With the Lok Sabha election just 90-odd days away, the toppling game has only just begun.

Depending on whom you believe, Karnataka’s Janata Dal(S)-Congress government will either fall Thursday, or the BJP’s Operation Lotus-4 will go into effect before February 8 to stop chief minister H.D. Kumaraswamy, shorn of a majority, from presenting his Budget. Next, dissolution of the Assembly, which could be kept in suspended animation or President’s Rule imposed so that Karnataka goes to the polls along with Parliament in May, so the BJP can ride on Narendra Modi’s coattails.

But there’s many a slip between the cup and the lip. Speaker Ramesh Kumar could refuse to accept resignations. Unlike 2008, when then BJP CM B.S. Yeddyurappa executed Operation Lotus, this time the game was no secret. Third, even with two Independent legislators withdrawing support on Tuesday, giving the impression that Ramesh Jarkiholi’s rebellion may gain traction, he still needs 20-35 from the Congress camp for the 120-member coalition to fall.

The Gokak MLA’s first attempt, after being dropped from the Cabinet, couldn’t drum up the numbers. The second foray, that began with a rebel quartet he ensconced in a Mumbai hotel, with the blessings of a Maharashtra BJP MLA, has seen the Congress’ trouble-shooter D.K. Shivakumar dispatched swiftly to woo them back.

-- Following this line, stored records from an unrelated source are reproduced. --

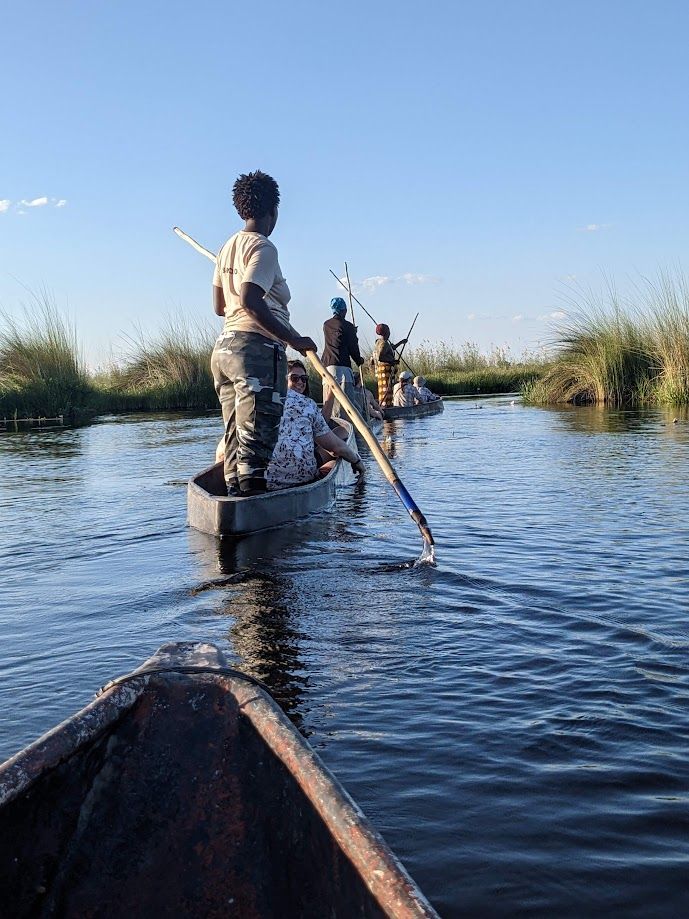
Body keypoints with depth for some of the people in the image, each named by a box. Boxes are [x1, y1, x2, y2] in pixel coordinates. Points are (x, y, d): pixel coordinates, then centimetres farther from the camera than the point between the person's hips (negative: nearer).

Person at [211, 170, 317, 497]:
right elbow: (250, 301, -21)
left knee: (235, 434, 11)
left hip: (224, 347, 9)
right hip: (256, 349, -9)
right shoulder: (262, 247, -9)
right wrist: (293, 339, -19)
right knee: (256, 436, -9)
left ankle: (234, 491, 13)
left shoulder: (228, 247, 18)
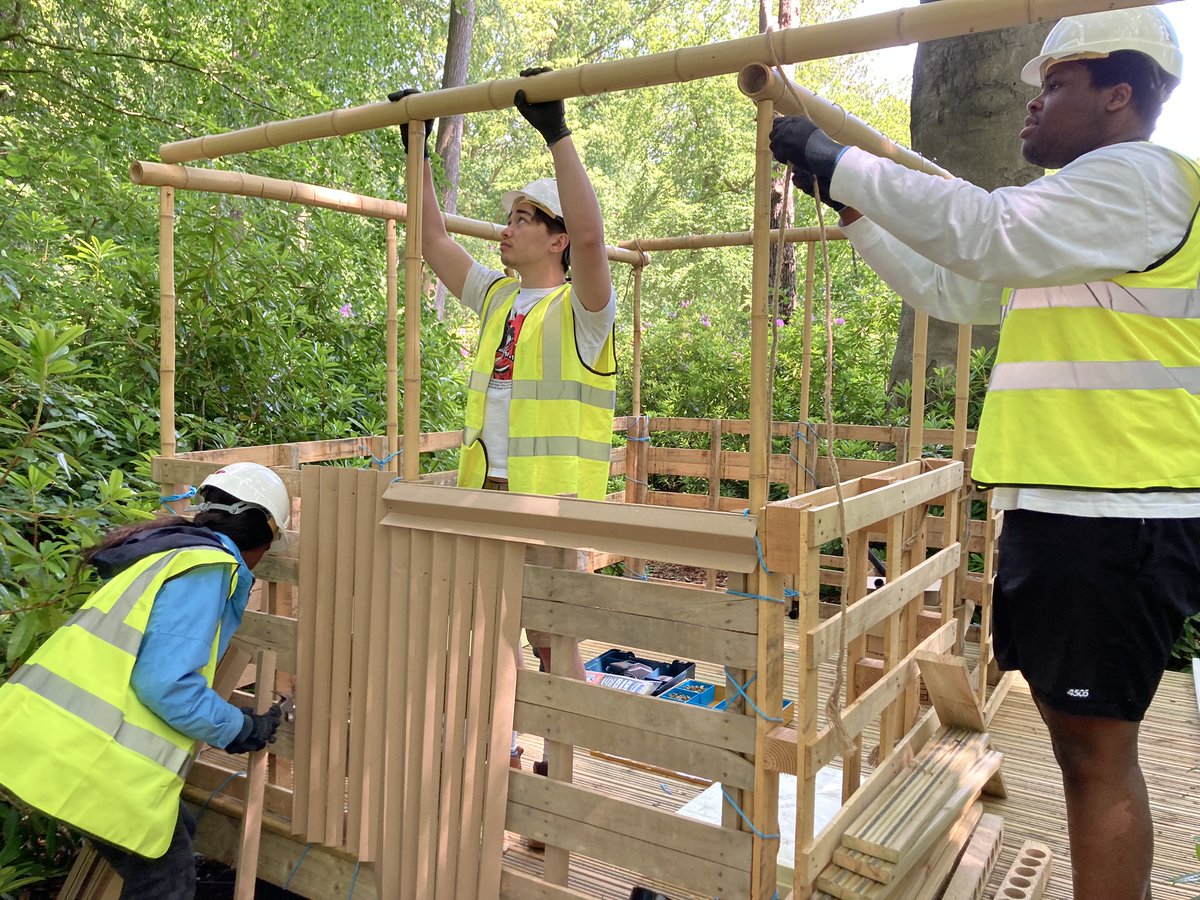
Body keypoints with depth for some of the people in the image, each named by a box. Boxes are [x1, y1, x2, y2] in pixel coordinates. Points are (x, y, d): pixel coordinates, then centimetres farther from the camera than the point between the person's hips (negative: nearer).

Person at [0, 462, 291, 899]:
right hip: (85, 751, -9)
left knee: (172, 832, 20)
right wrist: (240, 730, -5)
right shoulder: (208, 566, -12)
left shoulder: (173, 550, 17)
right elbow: (166, 682, -19)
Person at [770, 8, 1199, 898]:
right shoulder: (1081, 206, 23)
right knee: (1079, 734, 16)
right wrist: (853, 210, 23)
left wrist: (840, 161, -14)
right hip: (1058, 507, 10)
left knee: (1097, 747, -4)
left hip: (1114, 516, -10)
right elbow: (952, 288, 26)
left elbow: (983, 234, -22)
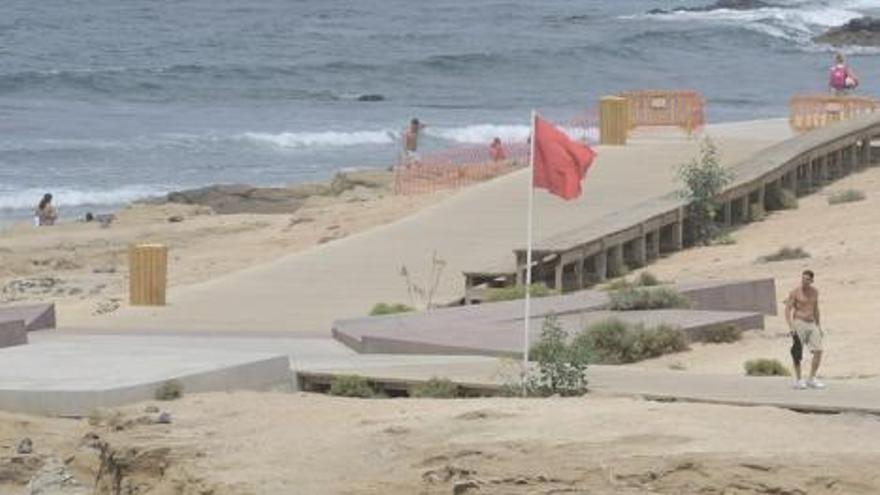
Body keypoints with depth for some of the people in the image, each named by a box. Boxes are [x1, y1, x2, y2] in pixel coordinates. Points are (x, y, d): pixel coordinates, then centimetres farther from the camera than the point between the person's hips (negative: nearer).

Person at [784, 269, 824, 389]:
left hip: (811, 325, 5)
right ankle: (799, 380, 4)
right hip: (799, 324, -5)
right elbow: (787, 309, -10)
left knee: (818, 351, -4)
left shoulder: (814, 292, 11)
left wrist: (819, 326, 21)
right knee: (797, 353, -4)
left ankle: (812, 379, 4)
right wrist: (791, 327, -21)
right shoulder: (795, 292, -7)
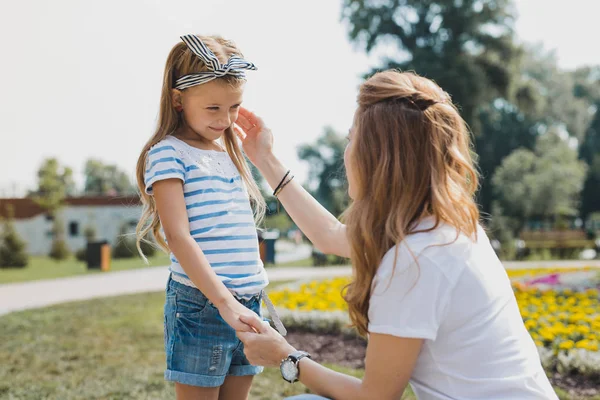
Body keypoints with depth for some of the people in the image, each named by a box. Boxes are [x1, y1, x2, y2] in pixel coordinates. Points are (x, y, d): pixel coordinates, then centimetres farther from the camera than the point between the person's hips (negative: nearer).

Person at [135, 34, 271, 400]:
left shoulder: (231, 155, 15)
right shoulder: (168, 154, -7)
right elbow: (178, 236, -18)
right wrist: (225, 301, -24)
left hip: (248, 304, 7)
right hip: (200, 305, -7)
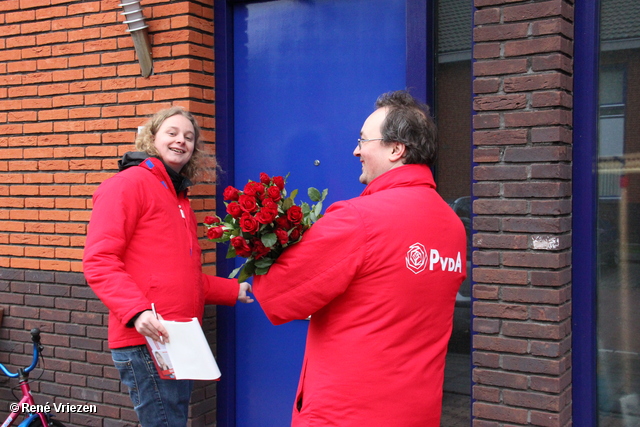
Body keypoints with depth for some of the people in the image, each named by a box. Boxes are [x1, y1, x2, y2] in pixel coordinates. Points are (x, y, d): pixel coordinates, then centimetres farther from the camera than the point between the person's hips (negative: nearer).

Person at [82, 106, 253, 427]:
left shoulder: (179, 199, 20)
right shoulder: (128, 183, -5)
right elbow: (99, 261, -14)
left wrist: (234, 291, 22)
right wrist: (136, 311, -25)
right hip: (145, 340, -9)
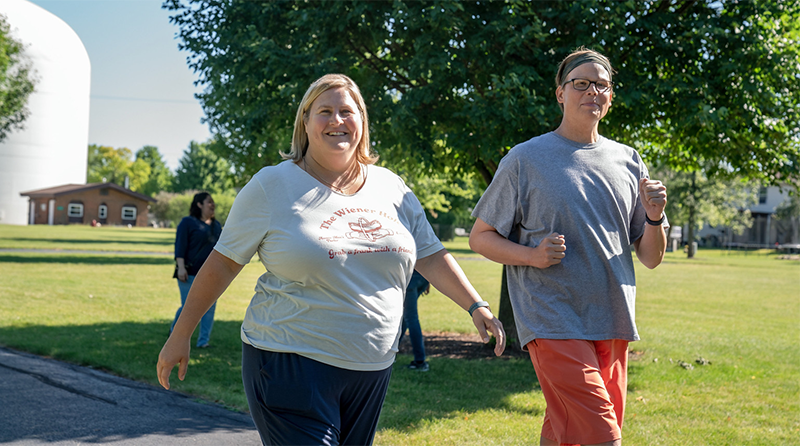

The JD(S), believing the Congress is only paving the way for former CM Siddaramaiah to make a comeback, reflects the extreme mistrust which marks this shaky coalition. The BJP’s sham sequestering of 100 legislators in Gurgaon to distance itself from poaching allegations notwithstanding, the uneasy Congress-JD(S) equation is what encouraged the Lingayat warhorse to fish in troubled waters in the first place.

With the Lok Sabha election just 90-odd days away, the toppling game has only just begun.